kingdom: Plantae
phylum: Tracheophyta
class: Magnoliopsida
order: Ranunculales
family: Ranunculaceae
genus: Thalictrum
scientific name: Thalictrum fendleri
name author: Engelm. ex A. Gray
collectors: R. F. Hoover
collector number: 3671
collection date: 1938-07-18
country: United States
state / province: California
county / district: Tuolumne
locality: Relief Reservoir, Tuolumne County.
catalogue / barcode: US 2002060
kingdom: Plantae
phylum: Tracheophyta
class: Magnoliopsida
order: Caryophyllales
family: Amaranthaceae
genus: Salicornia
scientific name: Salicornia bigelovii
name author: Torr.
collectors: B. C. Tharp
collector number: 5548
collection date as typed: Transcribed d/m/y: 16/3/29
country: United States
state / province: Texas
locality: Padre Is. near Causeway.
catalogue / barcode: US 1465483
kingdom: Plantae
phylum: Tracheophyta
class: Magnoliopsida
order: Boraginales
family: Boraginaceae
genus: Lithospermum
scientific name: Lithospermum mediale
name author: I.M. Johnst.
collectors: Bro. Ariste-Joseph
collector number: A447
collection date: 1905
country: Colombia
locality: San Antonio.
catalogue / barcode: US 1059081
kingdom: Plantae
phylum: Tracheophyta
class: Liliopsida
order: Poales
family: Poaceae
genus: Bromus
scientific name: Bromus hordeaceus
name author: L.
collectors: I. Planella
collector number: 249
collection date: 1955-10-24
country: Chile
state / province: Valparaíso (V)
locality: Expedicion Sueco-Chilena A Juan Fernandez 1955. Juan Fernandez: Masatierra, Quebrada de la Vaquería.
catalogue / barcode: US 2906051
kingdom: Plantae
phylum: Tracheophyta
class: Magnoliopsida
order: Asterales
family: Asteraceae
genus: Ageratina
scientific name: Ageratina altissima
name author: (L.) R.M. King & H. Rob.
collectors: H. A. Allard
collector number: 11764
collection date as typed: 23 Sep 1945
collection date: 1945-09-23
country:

::::::

• _TASK TO COMPLETE_
Recast every line of the rows above as a JSON list of strings, one string per line, leaving out blank lines.

• _EXERCISE ANSWER_
[
  "kingdom: Plantae",
  "phylum: Tracheophyta",
  "class: Magnoliopsida",
  "order: Ranunculales",
  "family: Ranunculaceae",
  "genus: Thalictrum",
  "scientific name: Thalictrum fendleri",
  "name author: Engelm. ex A. Gray",
  "collectors: R. F. Hoover",
  "collector number: 3671",
  "collection date: 1938-07-18",
  "country: United States",
  "state / province: California",
  "county / district: Tuolumne",
  "locality: Relief Reservoir, Tuolumne County.",
  "catalogue / barcode: US 2002060",
  "kingdom: Plantae",
  "phylum: Tracheophyta",
  "class: Magnoliopsida",
  "order: Caryophyllales",
  "family: Amaranthaceae",
  "genus: Salicornia",
  "scientific name: Salicornia bigelovii",
  "name author: Torr.",
  "collectors: B. C. Tharp",
  "collector number: 5548",
  "collection date as typed: Transcribed d/m/y: 16/3/29",
  "country: United States",
  "state / province: Texas",
  "locality: Padre Is. near Causeway.",
  "catalogue / barcode: US 1465483",
  "kingdom: Plantae",
  "phylum: Tracheophyta",
  "class: Magnoliopsida",
  "order: Boraginales",
  "family: Boraginaceae",
  "genus: Lithospermum",
  "scientific name: Lithospermum mediale",
  "name author: I.M. Johnst.",
  "collectors: Bro. Ariste-Joseph",
  "collector number: A447",
  "collection date: 1905",
  "country: Colombia",
  "locality: San Antonio.",
  "catalogue / barcode: US 1059081",
  "kingdom: Plantae",
  "phylum: Tracheophyta",
  "class: Liliopsida",
  "order: Poales",
  "family: Poaceae",
  "genus: Bromus",
  "scientific name: Bromus hordeaceus",
  "name author: L.",
  "collectors: I. Planella",
  "collector number: 249",
  "collection date: 1955-10-24",
  "country: Chile",
  "state / province: Valparaíso (V)",
  "locality: Expedicion Sueco-Chilena A Juan Fernandez 1955. Juan Fernandez: Masatierra, Quebrada de la Vaquería.",
  "catalogue / barcode: US 2906051",
  "kingdom: Plantae",
  "phylum: Tracheophyta",
  "class: Magnoliopsida",
  "order: Asterales",
  "family: Asteraceae",
  "genus: Ageratina",
  "scientific name: Ageratina altissima",
  "name author: (L.) R.M. King & H. Rob.",
  "collectors: H. A. Allard",
  "collector number: 11764",
  "collection date as typed: 23 Sep 1945",
  "collection date: 1945-09-23",
  "country:"
]